Pair Trading with Quaker Chemical and PG E

The main advantage of trading using opposite Quaker Chemical and PG E positions is that it hedges away some unsystematic risk. Because of two separate transactions, even if Quaker Chemical position performs unexpectedly, PG E can make up some of the losses. Pair trading also minimizes risk from directional movements in the market. For example, if an entire industry or sector drops because of unexpected headlines, the short position in PG E will offset losses from the drop in PG E's long position.
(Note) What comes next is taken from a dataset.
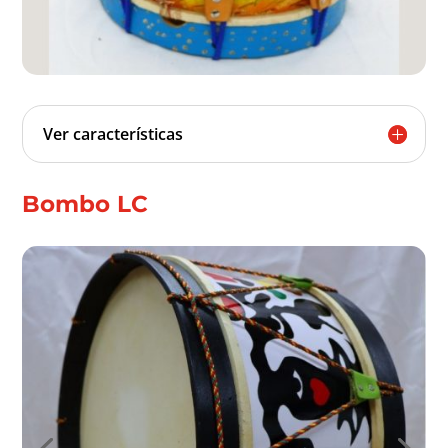
Ver características
Bombo LC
The idea behind Quaker Chemical and PG E P6 pairs trading is to make the combined position market-neutral, meaning the overall market's direction will not affect its win or loss (or potential downside or upside). This can be achieved by designing a pairs trade with two highly correlated stocks or equities that operate in a similar space or sector, making it possible to obtain profits through simple and relatively low-risk investment.
Check out your portfolio center.
Note that this page's information should be used as a complementary analysis to find the right mix of equity instruments to add to your existing portfolios or create a brand new portfolio. You can also try the Pattern Recognition module to use different Pattern Recognition models to time the market across multiple global exchanges.